California’s diverse flora is generally attributed to its complex array of climatic, topographical, and geological influences. At a finer scale, local ecological heterogeneity can provide niches and refugia for rare and endemic flora, the preservation and maintenance of which are at the heart of numerous local and regional conservation efforts throughout the world. In Sonoma County, straddling the juxtaposition of marine and interior climates, the 3200-acre Pepperwood Preserve cradles a microcosm of North Coast Range topography and plant life—canyons, slopes, and rocky turrets splashed across a melange of geological substrates and soils that support grasslands, chaparral, woodlands, forests, and wetlands, including habitats significant to a number of rare and locally endemic plants, including Napa false indigo, Jepson’s leptosiphon, oval-leaved viburnum, and redwood lily.
In this field course, we’ll explore the Preserve’s botanical diversity and challenge ourselves to accommodate a more holistic ecological perspective—incorporating what we know with what we don’t—on the evolutionary history, the “anthropocene” present, and the future of the native flora.
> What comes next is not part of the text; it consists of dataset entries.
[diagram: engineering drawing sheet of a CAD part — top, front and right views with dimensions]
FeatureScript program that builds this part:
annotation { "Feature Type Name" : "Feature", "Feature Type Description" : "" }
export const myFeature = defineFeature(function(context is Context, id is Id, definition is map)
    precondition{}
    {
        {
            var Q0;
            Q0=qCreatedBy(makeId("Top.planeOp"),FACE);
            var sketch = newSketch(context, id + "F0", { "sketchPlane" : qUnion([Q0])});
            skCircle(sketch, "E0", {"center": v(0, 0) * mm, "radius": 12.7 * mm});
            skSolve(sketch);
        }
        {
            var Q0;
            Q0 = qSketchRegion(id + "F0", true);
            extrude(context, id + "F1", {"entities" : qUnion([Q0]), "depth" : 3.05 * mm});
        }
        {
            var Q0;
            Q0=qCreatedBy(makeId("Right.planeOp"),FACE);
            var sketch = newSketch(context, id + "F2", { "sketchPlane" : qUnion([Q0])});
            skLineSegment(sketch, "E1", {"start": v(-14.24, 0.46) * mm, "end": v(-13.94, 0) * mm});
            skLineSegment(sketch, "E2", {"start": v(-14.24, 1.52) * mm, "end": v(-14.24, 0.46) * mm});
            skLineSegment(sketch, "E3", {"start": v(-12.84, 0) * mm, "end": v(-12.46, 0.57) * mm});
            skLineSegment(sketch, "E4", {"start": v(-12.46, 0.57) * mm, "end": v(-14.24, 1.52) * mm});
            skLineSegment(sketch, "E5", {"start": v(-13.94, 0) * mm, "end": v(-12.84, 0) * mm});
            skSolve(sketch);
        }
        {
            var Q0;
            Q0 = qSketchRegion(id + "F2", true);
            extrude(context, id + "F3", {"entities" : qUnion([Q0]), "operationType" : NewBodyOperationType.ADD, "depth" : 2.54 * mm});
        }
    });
We’ll discuss monitoring and management efforts at Pepperwood, and consider just what humans can or should do in terms of species and ecological conservation, sharing our individual and collective thoughts about the conservation implications for wild landscapes at the urban edge.
Workshop fee ($360 for members of the Friends of the Jepson Herbarium, $400 for the general public) includes lodging and meals from Friday evening through Sunday lunch. Participants may camp or use a comfortable sleeping porch. Potable water, flush toilets, and showers are available.